Source passage =>
— Begin —

4. Definitive Documents; Good Faith Cooperation; Further Assurances.
Each Party hereby covenants and agrees to cooperate with each other in good faith in connection with, and shall exercise commercially reasonable efforts with respect to, the pursuit, approval, implementation, and consummation of the transactions contemplated by this Agreement and the Amended Plan as well as the negotiation, drafting, execution, and delivery of the Definitive Documents. Furthermore, subject to the terms hereof, each of the Parties shall take such action as may be reasonably necessary or reasonably requested by the other Parties to carry out the purposes and intent of this Agreement, and shall refrain from taking any action that would frustrate the purposes and intent of this Agreement.
5. Mutual Representations and Warranties.

— End —

Data block =>
— Begin —

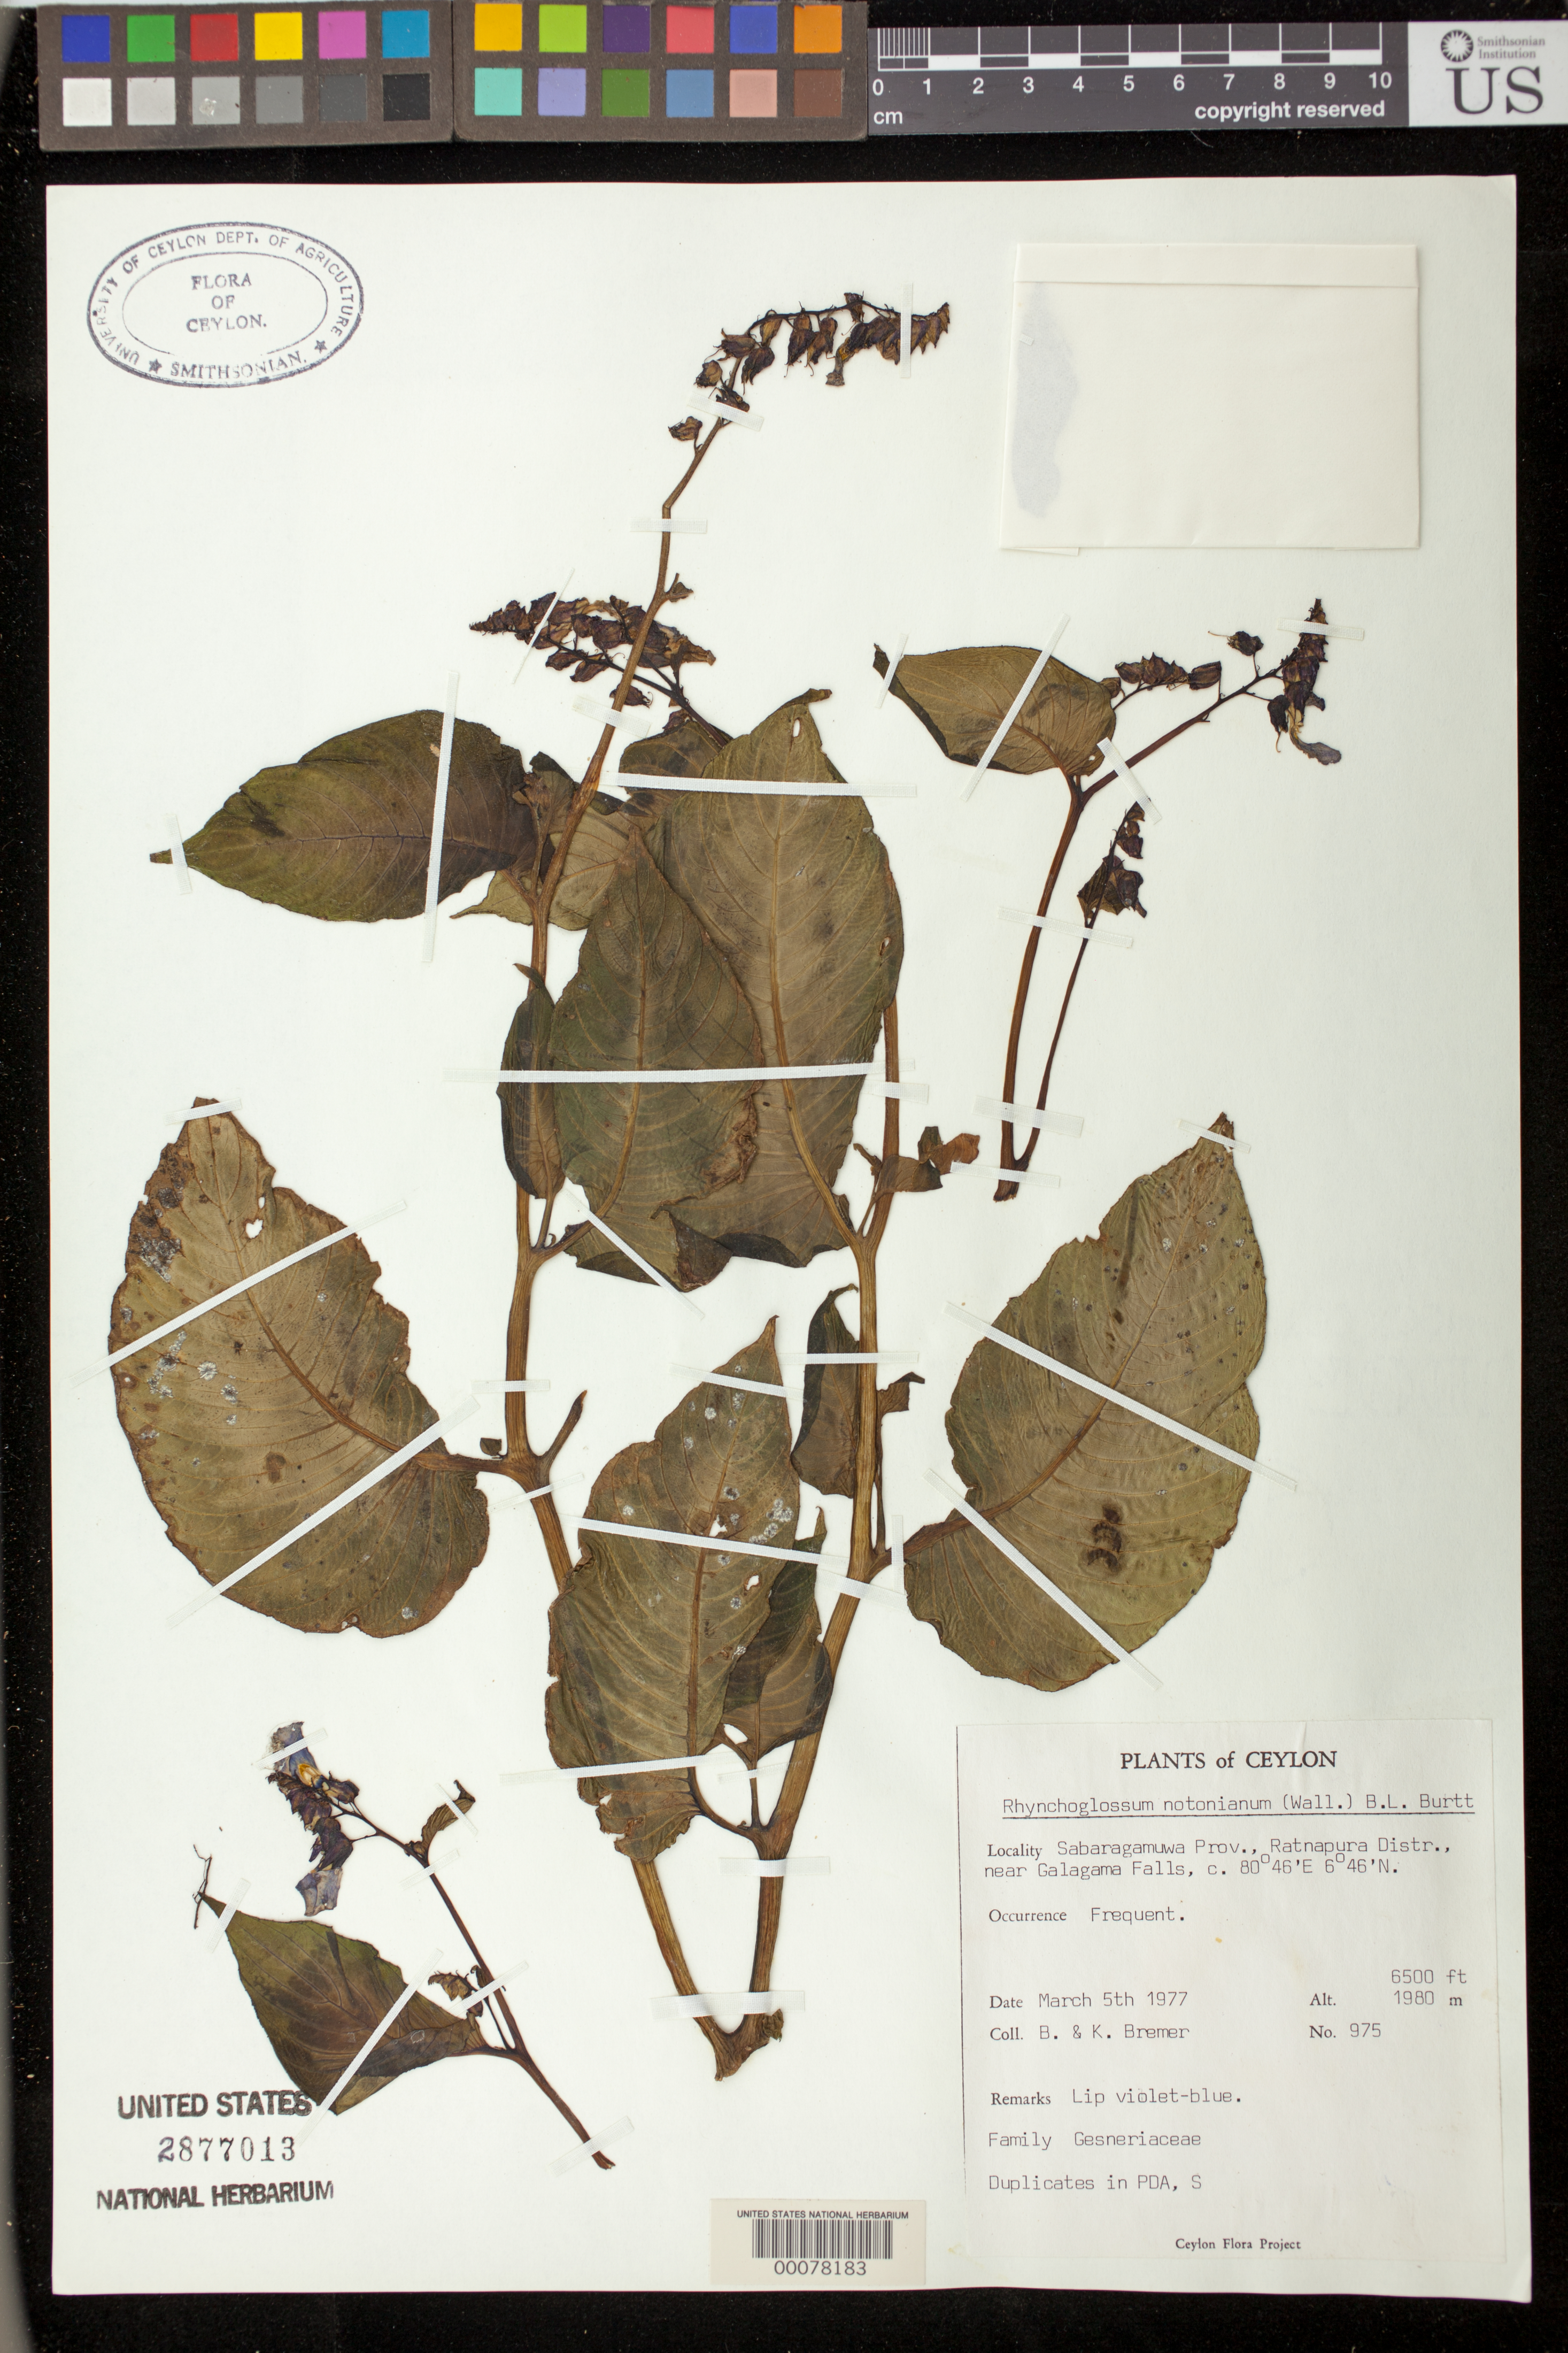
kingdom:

— End —

Stated goal => Return the part of the agreement passage above from "4. Definitive Documents;" up to and including "of this Agreement.", copied character for character.

Completed task =>
4. Definitive Documents; Good Faith Cooperation; Further Assurances.
Each Party hereby covenants and agrees to cooperate with each other in good faith in connection with, and shall exercise commercially reasonable efforts with respect to, the pursuit, approval, implementation, and consummation of the transactions contemplated by this Agreement and the Amended Plan as well as the negotiation, drafting, execution, and delivery of the Definitive Documents. Furthermore, subject to the terms hereof, each of the Parties shall take such action as may be reasonably necessary or reasonably requested by the other Parties to carry out the purposes and intent of this Agreement, and shall refrain from taking any action that would frustrate the purposes and intent of this Agreement.